Problem requirements:
Your reply should hold every record exactly as given, with no pictures in it.

Extracted data:
[Start of Attachment]

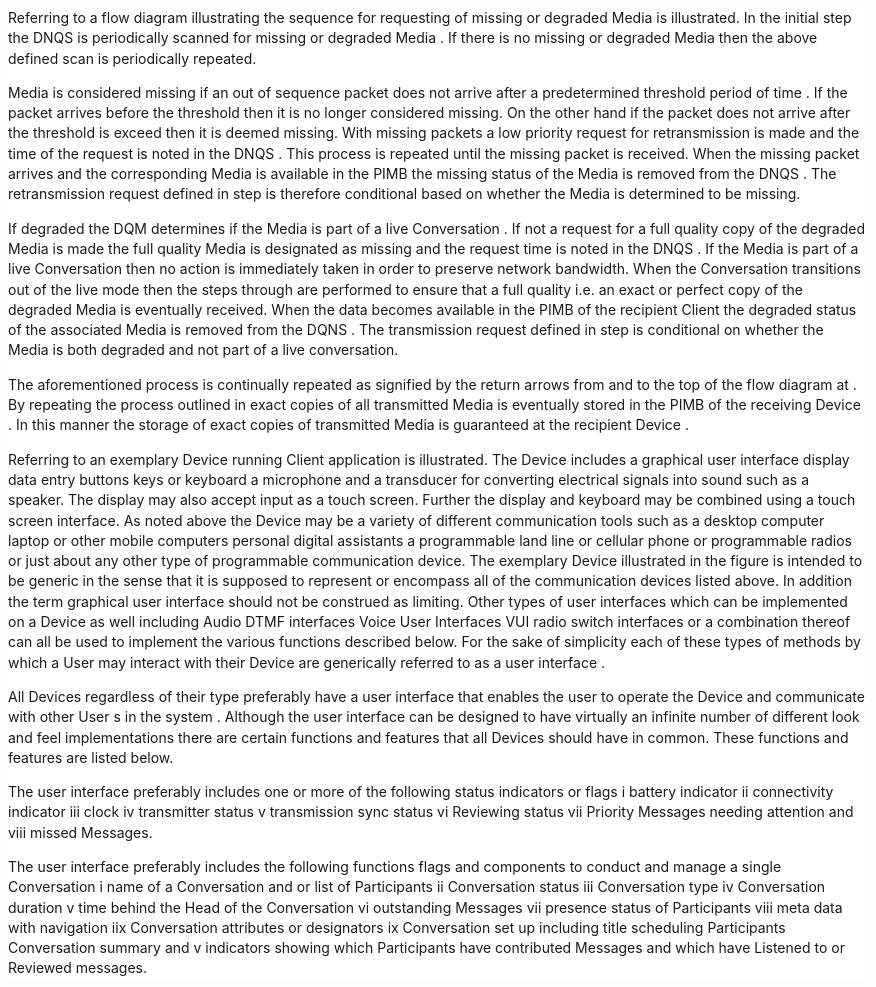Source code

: Referring to a flow diagram illustrating the sequence for requesting of missing or degraded Media is illustrated. In the initial step the DNQS is periodically scanned for missing or degraded Media . If there is no missing or degraded Media then the above defined scan is periodically repeated.

Media is considered missing if an out of sequence packet does not arrive after a predetermined threshold period of time . If the packet arrives before the threshold then it is no longer considered missing. On the other hand if the packet does not arrive after the threshold is exceed then it is deemed missing. With missing packets a low priority request for retransmission is made and the time of the request is noted in the DNQS . This process is repeated until the missing packet is received. When the missing packet arrives and the corresponding Media is available in the PIMB the missing status of the Media is removed from the DNQS . The retransmission request defined in step is therefore conditional based on whether the Media is determined to be missing.

If degraded the DQM determines if the Media is part of a live Conversation . If not a request for a full quality copy of the degraded Media is made the full quality Media is designated as missing and the request time is noted in the DNQS . If the Media is part of a live Conversation then no action is immediately taken in order to preserve network bandwidth. When the Conversation transitions out of the live mode then the steps through are performed to ensure that a full quality i.e. an exact or perfect copy of the degraded Media is eventually received. When the data becomes available in the PIMB of the recipient Client the degraded status of the associated Media is removed from the DQNS . The transmission request defined in step is conditional on whether the Media is both degraded and not part of a live conversation.

The aforementioned process is continually repeated as signified by the return arrows from and to the top of the flow diagram at . By repeating the process outlined in exact copies of all transmitted Media is eventually stored in the PIMB of the receiving Device . In this manner the storage of exact copies of transmitted Media is guaranteed at the recipient Device .

Referring to an exemplary Device running Client application is illustrated. The Device includes a graphical user interface display data entry buttons keys or keyboard a microphone and a transducer for converting electrical signals into sound such as a speaker. The display may also accept input as a touch screen. Further the display and keyboard may be combined using a touch screen interface. As noted above the Device may be a variety of different communication tools such as a desktop computer laptop or other mobile computers personal digital assistants a programmable land line or cellular phone or programmable radios or just about any other type of programmable communication device. The exemplary Device illustrated in the figure is intended to be generic in the sense that it is supposed to represent or encompass all of the communication devices listed above. In addition the term graphical user interface should not be construed as limiting. Other types of user interfaces which can be implemented on a Device as well including Audio DTMF interfaces Voice User Interfaces VUI radio switch interfaces or a combination thereof can all be used to implement the various functions described below. For the sake of simplicity each of these types of methods by which a User may interact with their Device are generically referred to as a user interface .

All Devices regardless of their type preferably have a user interface that enables the user to operate the Device and communicate with other User s in the system . Although the user interface can be designed to have virtually an infinite number of different look and feel implementations there are certain functions and features that all Devices should have in common. These functions and features are listed below.

The user interface preferably includes one or more of the following status indicators or flags i battery indicator ii connectivity indicator iii clock iv transmitter status v transmission sync status vi Reviewing status vii Priority Messages needing attention and viii missed Messages.

The user interface preferably includes the following functions flags and components to conduct and manage a single Conversation i name of a Conversation and or list of Participants ii Conversation status iii Conversation type iv Conversation duration v time behind the Head of the Conversation vi outstanding Messages vii presence status of Participants viii meta data with navigation iix Conversation attributes or designators ix Conversation set up including title scheduling Participants Conversation summary and v indicators showing which Participants have contributed Messages and which have Listened to or Reviewed messages.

[End of Attachment]

Task response:
Source code

: Referring to a flow diagram illustrating the sequence for requesting of missing or degraded Media is illustrated. In the initial step the DNQS is periodically scanned for missing or degraded Media . If there is no missing or degraded Media then the above defined scan is periodically repeated.

Media is considered missing if an out of sequence packet does not arrive after a predetermined threshold period of time . If the packet arrives before the threshold then it is no longer considered missing. On the other hand if the packet does not arrive after the threshold is exceed then it is deemed missing. With missing packets a low priority request for retransmission is made and the time of the request is noted in the DNQS . This process is repeated until the missing packet is received. When the missing packet arrives and the corresponding Media is available in the PIMB the missing status of the Media is removed from the DNQS . The retransmission request defined in step is therefore conditional based on whether the Media is determined to be missing.

If degraded the DQM determines if the Media is part of a live Conversation . If not a request for a full quality copy of the degraded Media is made the full quality Media is designated as missing and the request time is noted in the DNQS . If the Media is part of a live Conversation then no action is immediately taken in order to preserve network bandwidth. When the Conversation transitions out of the live mode then the steps through are performed to ensure that a full quality i.e. an exact or perfect copy of the degraded Media is eventually received. When the data becomes available in the PIMB of the recipient Client the degraded status of the associated Media is removed from the DQNS . The transmission request defined in step is conditional on whether the Media is both degraded and not part of a live conversation.

The aforementioned process is continually repeated as signified by the return arrows from and to the top of the flow diagram at . By repeating the process outlined in exact copies of all transmitted Media is eventually stored in the PIMB of the receiving Device . In this manner the storage of exact copies of transmitted Media is guaranteed at the recipient Device .

Referring to an exemplary Device running Client application is illustrated. The Device includes a graphical user interface display data entry buttons keys or keyboard a microphone and a transducer for converting electrical signals into sound such as a speaker. The display may also accept input as a touch screen. Further the display and keyboard may be combined using a touch screen interface. As noted above the Device may be a variety of different communication tools such as a desktop computer laptop or other mobile computers personal digital assistants a programmable land line or cellular phone or programmable radios or just about any other type of programmable communication device. The exemplary Device illustrated in the figure is intended to be generic in the sense that it is supposed to represent or encompass all of the communication devices listed above. In addition the term graphical user interface should not be construed as limiting. Other types of user interfaces which can be implemented on a Device as well including Audio DTMF interfaces Voice User Interfaces VUI radio switch interfaces or a combination thereof can all be used to implement the various functions described below. For the sake of simplicity each of these types of methods by which a User may interact with their Device are generically referred to as a user interface .

All Devices regardless of their type preferably have a user interface that enables the user to operate the Device and communicate with other User s in the system . Although the user interface can be designed to have virtually an infinite number of different look and feel implementations there are certain functions and features that all Devices should have in common. These functions and features are listed below.

The user interface preferably includes one or more of the following status indicators or flags i battery indicator ii connectivity indicator iii clock iv transmitter status v transmission sync status vi Reviewing status vii Priority Messages needing attention and viii missed Messages.

The user interface preferably includes the following functions flags and components to conduct and manage a single Conversation i name of a Conversation and or list of Participants ii Conversation status iii Conversation type iv Conversation duration v time behind the Head of the Conversation vi outstanding Messages vii presence status of Participants viii meta data with navigation iix Conversation attributes or designators ix Conversation set up including title scheduling Participants Conversation summary and v indicators showing which Participants have contributed Messages and which have Listened to or Reviewed messages.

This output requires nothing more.